Défendant vainement le rejet de ce "texte bancal" et sans étude d'impact, Stéphane Peu (PCF) a alerté sur une "légalisation du harcèlement judiciaire de tous les lanceurs d'alerte". Sa collègue Elsa Faucillon a dénoncé "une succession de lois visant à détricoter la grande loi de 1881", comparant les assurances LREM à la novlangue de "1984" de George Orwell.

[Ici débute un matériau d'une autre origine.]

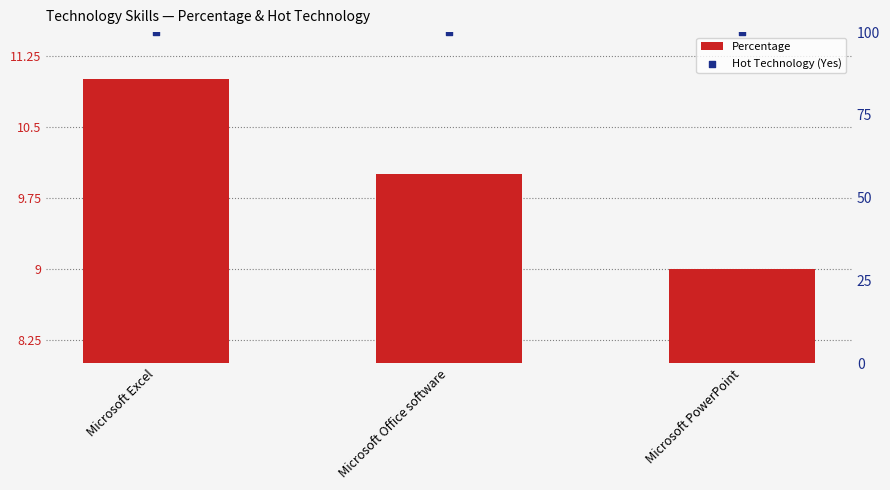

Is the value of Percentage at Microsoft Office software greater than the value of Hot Technology (Yes) at Microsoft Office software?

No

L'Insoumis François Ruffin a fustigé "une arme juridique de plus aux multinationales" et a accusé la majorité d'avoir "choisi l'argent contre les gens" : "Servier contre Irène Frachon, Sanofi contre Marine Martin, Clearstream contre Denis Robert, Vincent Bolloré contre Jean-Baptiste Rivoire (...) Monsanto contre Marie-Monique Robin...".

Évoquant Lafarge ou les Panama Papers, Dominique Potier (PS) - qui a relevé les critiques d'une presse par ailleurs selon lui "plutôt bienveillante avec la majorité" - a souhaité une saisine du Conseil constitutionnel.